WALNUT CREEK (CBS SF) -- Incumbent Contra Costa County District 5 Supervisor Federal Glover's final Board of Supervisors campaign is likely his most contentious, this time facing the longtime county assessor.

Glover, 63, is seeking his sixth four-year term in the March 3 election, and vows it would be his last. A onetime Pittsburg City Councilman and a Pittsburg native, Glover has only been away from the office in 2015 recuperating from a heart and kidney transplant.

He said he had not originally planned to run for this sixth term, but said he's feeling well physically, and added that he's the man for the job -- again.

"I really don't see anyone as a good successor to take it over," Glover said.

At least two people disagree.

Contra Costa County Assessor Gus Kramer has been in his current position even longer than Glover, having first been elected in 1994.

The 69-year-old Bay Point native and current Martinez resident said he typically brings in his county department under budget, and that his experience in that department and in other county jobs before that gives him the needed "tools in the toolbox to be a good supervisor."

"I've had a great run here, and I've got good staff members who'd like a chance to assume this job," Kramer said. "I've got three or four people here capable of doing a good job."

Sean Trambley, 35, is a Martinez native who lived in the Central Valley for a while as a staff member for former U.S. Rep. Dennis Cardoza before returning a few years ago to his hometown. A communications consultant, the firmly pro-labor Trambley serves on the Martinez Planning Commission.

Trambley said he's frustrated with Glover over what he sees as a lack of progress by the Board of Supervisors in addressing issues including waterfront industrial development, easing traffic gridlock and improving the region's homelessness problem.

We have a leadership vacuum, and someone's got to step forward to fill it," Trambley said.

Glover said he's proud of his work overall as a supervisor, and cited his efforts to coordinate the Northern Waterfront Economic Development Initiative, its goal being the creation of 18,000 new jobs by 2035 along 55 miles of waterfront from Pinole north through Rodeo and east along San Pablo Bay and Carquinez Strait through Crockett, Martinez, Avon, Bay Point, Pittsburg and Antioch to Oakley.

Except for Oakley and much of Antioch, those cities and communities are the backbone of District 5.

While Kramer and Trambley question why the plan has seemingly gotten little traction in the seven years since it was unveiled, Glover defends the deliberate pace.

Making this happen is a long, slow process, Glover said, involving the county, several cities and regulatory agencies. A recently christened logistics center complex in Oakley and a refurbished Pittsburg plant where Bombardier will build new BART cars are the first big pieces of that project.

All three men say plans to create an entire community on former Concord Naval Weapons Station land in Concord will put even more pressure on an already crowded state Highway 4.
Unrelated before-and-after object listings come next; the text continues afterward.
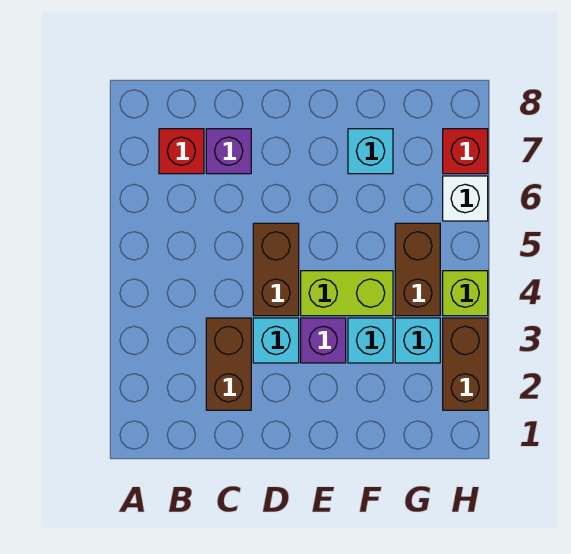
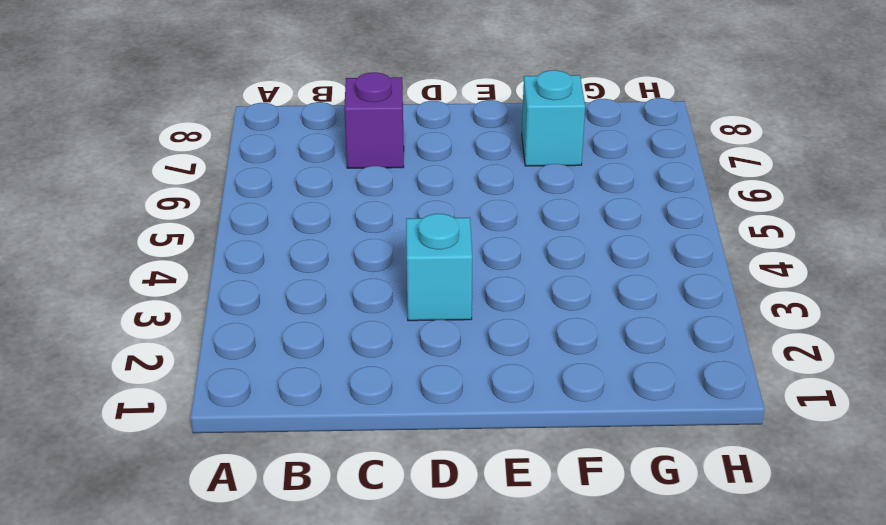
none -> red 1x1 brick [159,129,204,174]
none -> brown 1x2 brick [206,318,251,410]
none -> brown 1x2 brick [253,223,299,316]

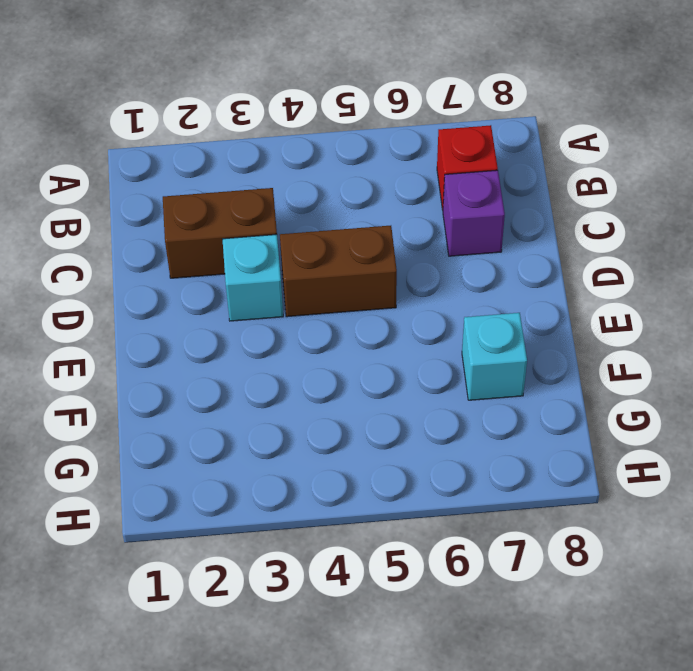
none -> purple 1x1 brick [301,318,346,363]
none -> lime 1x2 brick [301,271,393,316]
none -> cyan 1x1 brick [348,318,393,363]

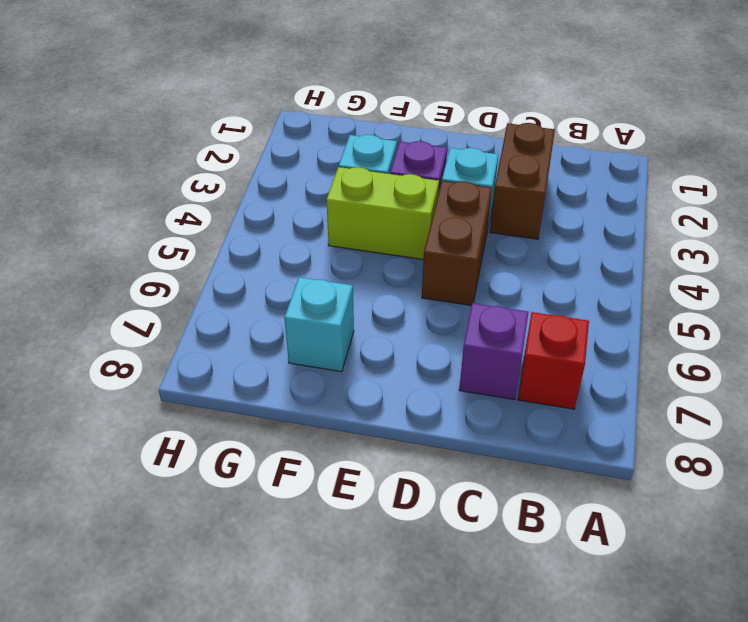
none -> cyan 1x1 brick [395,318,440,363]
none -> brown 1x2 brick [395,223,440,316]
none -> brown 1x2 brick [443,318,488,410]

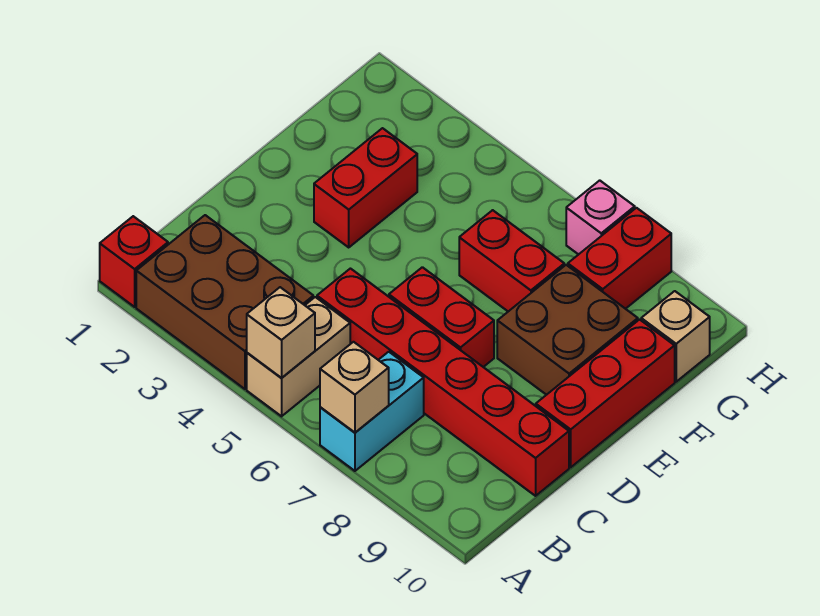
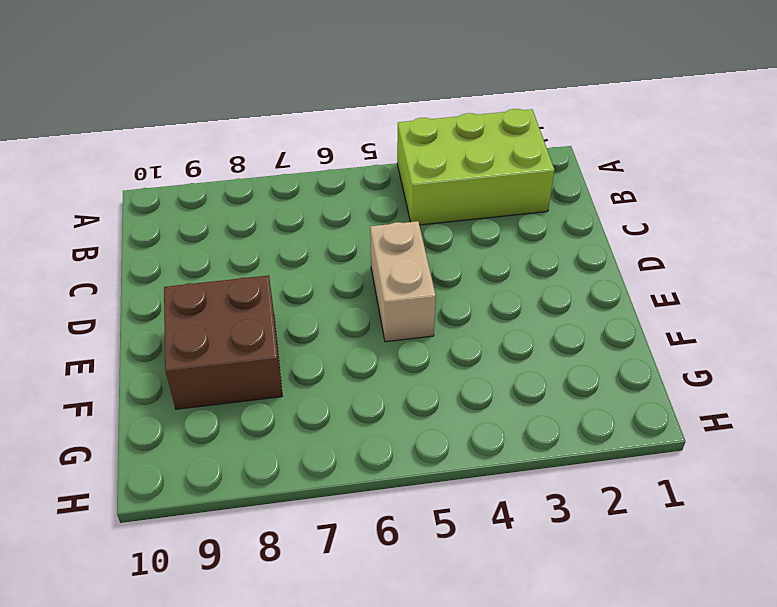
lime 2x3 brick [397,109,555,225] -> brown 2x3 brick [136,215,313,389]
tan 1x2 brick [370,221,436,342] -> tan 1x2 brick moved to [247,297,350,416]
none -> red 1x1 brick [100,216,168,307]
none -> cyan 1x2 brick [320,352,424,471]
none -> red 1x6 brick [317,269,569,496]

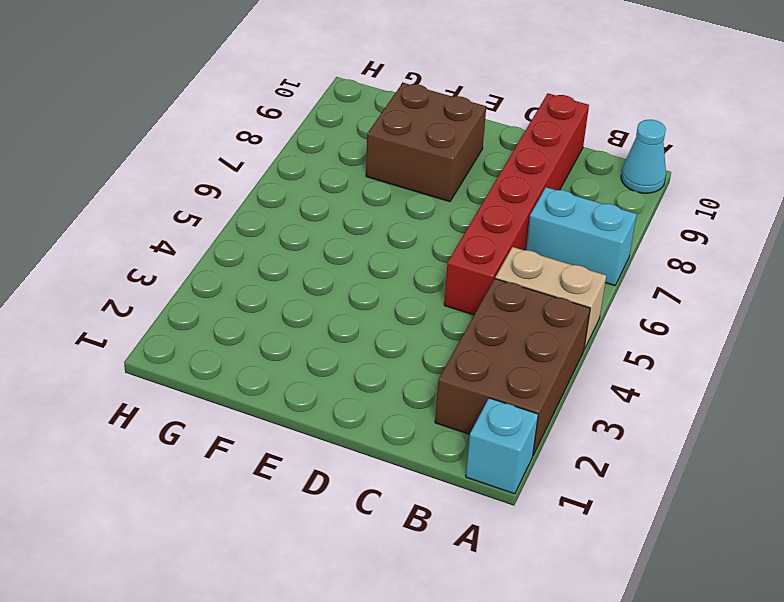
cyan 1x1 brick [466,398,538,494] -> red 1x1 brick [100,216,168,307]
cyan 1x1 cone [621,120,666,193] -> none
none -> red 1x2 brick [389,267,494,367]
none -> red 1x3 brick [536,320,675,467]
none -> red 1x2 brick [314,128,417,247]

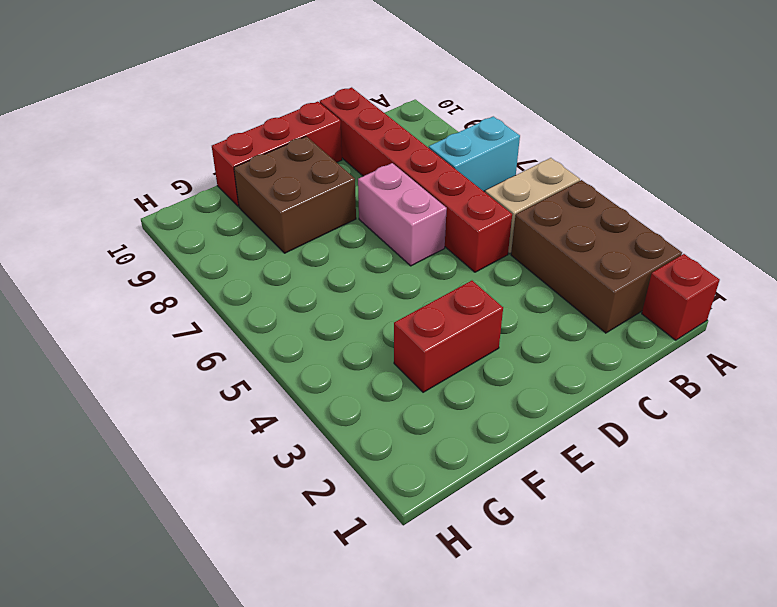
pink 1x2 brick [358,163,447,266] -> red 1x2 brick [389,267,494,367]
none -> red 1x2 brick [459,210,564,311]
none -> red 1x2 brick [568,208,671,309]
none -> tan 1x1 brick [641,291,710,382]

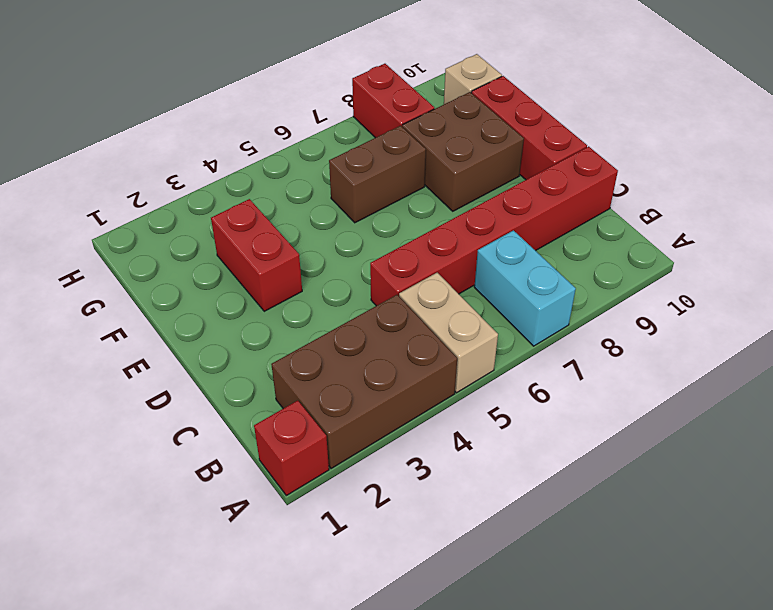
brown 1x2 brick [329,126,426,223] -> red 1x2 brick [459,210,564,311]
none -> red 1x2 brick [389,267,494,367]
none -> pink 1x1 brick [566,180,635,255]
none -> tan 1x1 brick [247,287,315,378]

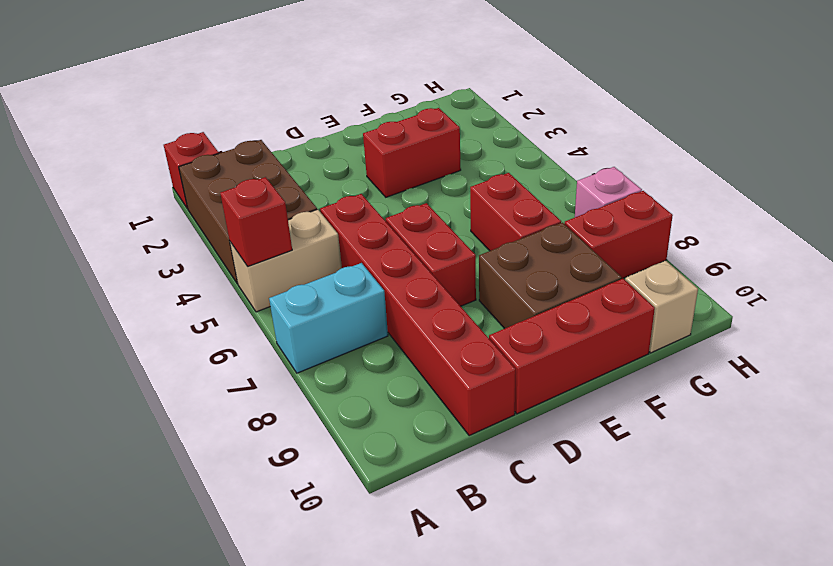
red 1x1 brick [220,177,292,266] -> tan 1x1 brick [247,287,315,378]
none -> tan 1x1 brick [320,342,389,432]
They all favor expansion of BART service in Contra Costa; Trambley said ferry service serving the northern waterfront is needed, and Kramer said major improvements to Bailey Road and Willow Pass Road will be needed.

Glover said the county is looking at ways to expand county medical service to West County; Kramer and Trambley both said the Contra Costa Regional Medical Center should expand operations to that area, which they say in underserved.

And all say providing more housing in this district is crucial, in part to help counter the growing homelessness problem. And the homeless need to be connected with jobs, all agreed.